Rao, however, seems to be untouched by his achievements. He is not guided by achievements but rather by actions that led to those achievements. He inherited the disciplined actions from his father, a doctor who never practiced medicine to maximize medical earnings rather than to help poor mill workers. “What we have achieved in the past is not enough, if what we see in the future is as not so exciting as what we left behind,” he notes. He knows that the constant innovations that happen at the research labs of the category leaders like Ebay, Google and Amazon are much ahead. Still one can witness the confidence in him as he is sure that within a span of 10 years India will boast of equal number of category leaders.

Value-added innovation and being observant of the market trends are two key requirements for the success of any company, a lesson that Rao wants to etch into the minds of everyone. Whether it’s the Apple App Store, Nokia’s Ovi Store, or the app store for Android, each of them has made it possible for an application developer to sit at any corner of the world and enjoy distribution. “For instance, I came across a Formula 1 widget which showed live streaming from a Web cam attached to a Formula 1 car.

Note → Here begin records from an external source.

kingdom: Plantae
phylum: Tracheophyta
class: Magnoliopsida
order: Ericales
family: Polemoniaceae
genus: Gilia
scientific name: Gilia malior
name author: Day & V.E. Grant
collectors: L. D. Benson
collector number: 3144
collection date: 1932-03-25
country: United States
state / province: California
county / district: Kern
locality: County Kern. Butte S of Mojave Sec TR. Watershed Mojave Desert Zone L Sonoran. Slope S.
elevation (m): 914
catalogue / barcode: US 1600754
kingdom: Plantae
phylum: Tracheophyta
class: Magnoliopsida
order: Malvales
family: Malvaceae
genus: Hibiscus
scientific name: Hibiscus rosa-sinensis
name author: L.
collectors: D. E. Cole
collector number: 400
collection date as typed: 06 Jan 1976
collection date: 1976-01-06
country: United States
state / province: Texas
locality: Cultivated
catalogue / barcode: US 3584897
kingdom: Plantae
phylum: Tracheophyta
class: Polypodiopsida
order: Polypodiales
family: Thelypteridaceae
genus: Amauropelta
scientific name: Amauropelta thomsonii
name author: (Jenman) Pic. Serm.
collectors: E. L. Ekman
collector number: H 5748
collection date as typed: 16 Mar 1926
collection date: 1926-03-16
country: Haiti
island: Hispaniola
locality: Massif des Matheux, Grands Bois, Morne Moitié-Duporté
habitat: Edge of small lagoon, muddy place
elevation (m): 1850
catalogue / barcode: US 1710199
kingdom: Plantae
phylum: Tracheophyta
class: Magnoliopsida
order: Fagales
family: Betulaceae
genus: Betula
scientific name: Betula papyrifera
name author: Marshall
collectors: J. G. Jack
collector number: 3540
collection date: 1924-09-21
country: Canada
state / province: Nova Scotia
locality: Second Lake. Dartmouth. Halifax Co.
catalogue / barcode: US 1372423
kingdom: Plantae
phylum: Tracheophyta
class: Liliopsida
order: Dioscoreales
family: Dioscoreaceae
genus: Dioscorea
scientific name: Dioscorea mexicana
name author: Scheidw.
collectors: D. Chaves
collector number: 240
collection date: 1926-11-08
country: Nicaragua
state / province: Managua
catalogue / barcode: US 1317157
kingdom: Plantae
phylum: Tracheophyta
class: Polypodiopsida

And what impressed me more is that a team of four people had built it in just two month sitting far across the globe in Cambodia,” he pinpoints. It confirms the reducing of entry barriers for every application developer and startups at large.

Value Addition

As they breathed new life into the company, it brought in new learnings and today, whenever Rao witnesses a newbie entering the space he first observes their focus. A mere jump into coding will not help, as he says, “Without UI, no app can be a success”.

The common problem that hits many entrepreneurs is the threat of plagiarism, which mostly escapes unrecognized due to additional features included within the original idea. As a solution, he advice is, “It should reach the market prior to any other similar apps’ release and adopt a fixed pay-per use model instead of an ad-funded one. With the business model set, a company has to set the team right and for a telecom base firm who can’t find enough skills of product management, it’s advisable to import such talent.

Rao is always excited to add more value to the entrepreneurial community. “I lived for 7 years in the Silicon Valley and experienced the vibrant dynamism of entrepreneurs there. Via our Mobile Internet Incubator Fund and other programs we are looking to replicate that eco system here in India,” the CEO maintains. He introduced the incubator fund under which OnMobile incubates interesting ideas and also helps them to connect with venture capitalists to ensure further fundings. They also recall the issues they had faced while integrating their apps into the operator’s network and this led to the initiation of the Mobile Developer Network platform, on which anyone can launch their applications and thereby relax from the pangs of network integration and billing integration into the telecom operator’s knob.

Even after years of success in the VAS space Rao, is never a satisfied man. He is always on the lookout for new applications and solutions to improve the telecom space to ensure more risk takers enter the space. He has changed an entire gamut of operational structures in India for a smooth run in the VAS space, which is famously dubbed as a space ‘where only few succeeds’. At a personal point, there’s something which still remains the same – his love for sailing, and he has gifted himself a Jeanneau 54 DS—a 54-foot yacht. Amidst all the busy schedules he takes time out to sail atleast eight days a month. It is the spirit of a sailor that reflects in his work too, as sailors love to explore new horizons.